From Santa Monica to Samburu

It’s a perfect sunny and 75° at the Samburu Project Office in Santa Monica, ideal for any outdoor activity and every tourist’s dream. There’s only one problem: it’s the middle of January…wintertime…the rest of the country is freezing. Southern California is, in fact, in the middle of a serious drought not unlike the one all of northern Kenya is facing. But what does it mean to be in the middle of a drought in California compared to the middle of a drought in rural Kenya? Why is it I hear about the impending water shortage, yet when I turn on my faucet water comes out?
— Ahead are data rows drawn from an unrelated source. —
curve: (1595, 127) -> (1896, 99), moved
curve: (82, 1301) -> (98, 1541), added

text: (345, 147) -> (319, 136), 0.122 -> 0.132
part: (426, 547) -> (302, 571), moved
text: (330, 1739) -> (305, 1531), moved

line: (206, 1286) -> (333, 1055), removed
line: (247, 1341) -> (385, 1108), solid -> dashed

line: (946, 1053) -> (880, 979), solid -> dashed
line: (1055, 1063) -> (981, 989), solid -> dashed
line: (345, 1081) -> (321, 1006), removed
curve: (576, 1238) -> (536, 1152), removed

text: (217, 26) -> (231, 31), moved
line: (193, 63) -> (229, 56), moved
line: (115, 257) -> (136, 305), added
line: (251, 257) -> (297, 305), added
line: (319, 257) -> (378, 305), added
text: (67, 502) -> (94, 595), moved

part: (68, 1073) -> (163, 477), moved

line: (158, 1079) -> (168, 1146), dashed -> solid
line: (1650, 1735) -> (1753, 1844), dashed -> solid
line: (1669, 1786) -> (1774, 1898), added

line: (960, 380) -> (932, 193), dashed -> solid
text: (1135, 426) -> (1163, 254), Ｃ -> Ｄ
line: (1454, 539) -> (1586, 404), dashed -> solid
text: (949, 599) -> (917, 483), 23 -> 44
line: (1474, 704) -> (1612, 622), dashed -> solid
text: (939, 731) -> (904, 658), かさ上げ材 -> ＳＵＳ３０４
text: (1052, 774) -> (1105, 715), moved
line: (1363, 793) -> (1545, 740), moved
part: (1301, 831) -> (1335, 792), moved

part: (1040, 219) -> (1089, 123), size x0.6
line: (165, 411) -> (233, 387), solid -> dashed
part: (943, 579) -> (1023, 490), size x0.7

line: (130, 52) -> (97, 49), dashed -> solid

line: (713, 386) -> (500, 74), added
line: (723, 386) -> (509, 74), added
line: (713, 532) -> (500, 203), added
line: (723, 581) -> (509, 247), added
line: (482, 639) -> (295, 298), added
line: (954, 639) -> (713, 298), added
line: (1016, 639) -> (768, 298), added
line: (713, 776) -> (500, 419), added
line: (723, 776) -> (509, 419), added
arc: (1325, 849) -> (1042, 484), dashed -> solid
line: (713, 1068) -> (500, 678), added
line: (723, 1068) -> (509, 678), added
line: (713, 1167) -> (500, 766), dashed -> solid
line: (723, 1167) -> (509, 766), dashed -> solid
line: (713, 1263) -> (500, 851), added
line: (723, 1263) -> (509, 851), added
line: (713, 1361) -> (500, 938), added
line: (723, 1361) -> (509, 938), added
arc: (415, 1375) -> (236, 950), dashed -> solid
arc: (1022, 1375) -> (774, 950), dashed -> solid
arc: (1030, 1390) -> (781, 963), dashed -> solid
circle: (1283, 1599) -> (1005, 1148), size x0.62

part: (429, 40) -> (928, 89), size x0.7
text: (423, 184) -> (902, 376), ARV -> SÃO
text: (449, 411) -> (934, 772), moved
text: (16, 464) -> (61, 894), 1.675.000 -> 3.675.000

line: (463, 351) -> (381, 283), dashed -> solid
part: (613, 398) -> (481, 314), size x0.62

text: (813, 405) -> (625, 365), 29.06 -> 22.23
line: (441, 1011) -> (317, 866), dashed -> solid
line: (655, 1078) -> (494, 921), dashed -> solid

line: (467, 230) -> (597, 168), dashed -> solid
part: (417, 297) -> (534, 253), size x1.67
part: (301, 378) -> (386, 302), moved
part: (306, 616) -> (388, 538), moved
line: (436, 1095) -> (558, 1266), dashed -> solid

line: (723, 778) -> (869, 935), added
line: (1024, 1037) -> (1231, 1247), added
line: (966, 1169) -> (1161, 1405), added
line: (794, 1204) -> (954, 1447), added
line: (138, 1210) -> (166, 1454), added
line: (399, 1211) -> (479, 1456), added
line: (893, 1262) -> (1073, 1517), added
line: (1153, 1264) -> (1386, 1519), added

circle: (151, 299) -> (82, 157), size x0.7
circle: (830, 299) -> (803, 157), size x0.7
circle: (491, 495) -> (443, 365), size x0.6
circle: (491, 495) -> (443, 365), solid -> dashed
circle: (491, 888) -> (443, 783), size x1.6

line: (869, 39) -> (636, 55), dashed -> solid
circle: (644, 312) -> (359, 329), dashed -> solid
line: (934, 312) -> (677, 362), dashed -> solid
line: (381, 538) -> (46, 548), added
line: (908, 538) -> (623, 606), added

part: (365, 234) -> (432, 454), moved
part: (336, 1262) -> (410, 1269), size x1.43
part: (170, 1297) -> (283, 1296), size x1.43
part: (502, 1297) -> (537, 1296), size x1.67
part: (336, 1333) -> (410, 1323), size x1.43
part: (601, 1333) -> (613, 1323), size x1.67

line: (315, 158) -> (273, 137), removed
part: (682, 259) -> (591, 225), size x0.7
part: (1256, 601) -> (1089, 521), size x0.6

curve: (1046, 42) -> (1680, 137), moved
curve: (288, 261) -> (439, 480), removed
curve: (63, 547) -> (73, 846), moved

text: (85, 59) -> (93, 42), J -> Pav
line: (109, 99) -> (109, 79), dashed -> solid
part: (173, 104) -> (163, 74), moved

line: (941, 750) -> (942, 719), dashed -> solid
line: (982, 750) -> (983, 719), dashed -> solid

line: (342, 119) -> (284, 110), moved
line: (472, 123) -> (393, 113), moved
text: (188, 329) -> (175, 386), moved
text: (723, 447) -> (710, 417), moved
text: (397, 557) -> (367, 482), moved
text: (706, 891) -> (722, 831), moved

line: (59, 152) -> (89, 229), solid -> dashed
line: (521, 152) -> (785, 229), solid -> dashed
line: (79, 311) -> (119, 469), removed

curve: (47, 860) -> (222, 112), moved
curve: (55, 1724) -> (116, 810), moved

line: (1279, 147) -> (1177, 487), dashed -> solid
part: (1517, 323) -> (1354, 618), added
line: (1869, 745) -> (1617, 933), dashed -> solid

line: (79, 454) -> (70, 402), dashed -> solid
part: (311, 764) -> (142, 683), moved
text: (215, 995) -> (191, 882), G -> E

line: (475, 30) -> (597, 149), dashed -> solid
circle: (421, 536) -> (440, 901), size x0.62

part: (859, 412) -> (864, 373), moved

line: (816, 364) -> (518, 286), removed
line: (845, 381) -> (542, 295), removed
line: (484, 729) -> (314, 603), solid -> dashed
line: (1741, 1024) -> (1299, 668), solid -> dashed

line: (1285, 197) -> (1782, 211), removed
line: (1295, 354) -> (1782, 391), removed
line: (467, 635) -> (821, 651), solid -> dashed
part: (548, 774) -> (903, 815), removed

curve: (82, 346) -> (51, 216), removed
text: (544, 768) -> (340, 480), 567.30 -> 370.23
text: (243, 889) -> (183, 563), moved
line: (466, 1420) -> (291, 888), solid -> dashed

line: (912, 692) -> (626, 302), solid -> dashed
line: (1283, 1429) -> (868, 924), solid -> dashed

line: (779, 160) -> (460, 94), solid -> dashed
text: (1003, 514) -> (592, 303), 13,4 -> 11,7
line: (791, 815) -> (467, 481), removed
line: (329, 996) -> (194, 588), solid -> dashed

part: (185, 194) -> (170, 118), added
Why does a drought in Kenya have a devastating impact on the people and economy while in California, we are only faced with the horror of turning off our sprinklers? Depending on where you look, water scarcity and drought can be a minor inconvenience or cause for thousands of deaths, but where does the difference come from? NYT2009010119430917C

Water scarcity can be divided into two different categories: economic scarcity and physical scarcity. Economic scarcity suggests that water is physically there, however, a region lacks the infrastructure or bureaucracy to reach and distribute water, making access impossible and forcing more people to share the same dwindling water source. Physical scarcity signifies an actual shortage in water. California and Kenya are both facing physical scarcity but the economic scarcity intensifies the situation in Kenya. That is why The Samburu Project works so tirelessly to survey land, find wells and provide safe, clean water for up to 1,000 people. We want to give the people of the Samburu the same water security other areas of the world have.

The United Nations and the global community have recognized the importance of reducing water scarcity and so have we. We are proud to say we have brought safe water to upwards of 63,000 people in the Samburu Region with the help of you, our supporters, who share the same belief that if water scarcity does not need to exist, it should not.